**INSTRUCTION**
In the data below, swap each "anonyme" for "inconnu" and keep every other line as it is. Leave the pictures out of your answer.
##### MATERIAL PROVIDED
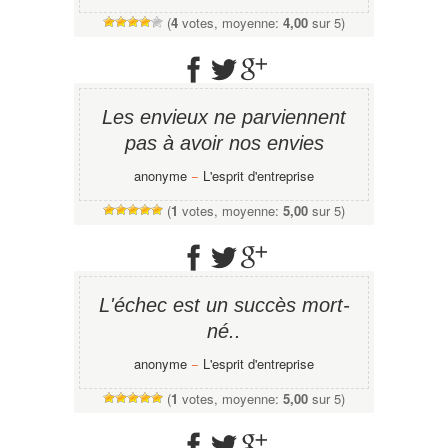
(
4
votes, moyenne:
4,00
sur 5)
Les envieux ne parviennent
pas à avoir nos envies
anonyme
−
L'esprit d'entreprise
(
1
votes, moyenne:
5,00
sur 5)
L'échec est un succès mort-
né..
anonyme
−
L'esprit d'entreprise
(
1
votes, moyenne:
5,00
sur 5)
##########
**WRITTEN SOLUTION**
(
4
votes, moyenne:
4,00
sur 5)
Les envieux ne parviennent
pas à avoir nos envies
inconnu
−
L'esprit d'entreprise
(
1
votes, moyenne:
5,00
sur 5)
L'échec est un succès mort-
né..
inconnu
−
L'esprit d'entreprise
(
1
votes, moyenne:
5,00
sur 5)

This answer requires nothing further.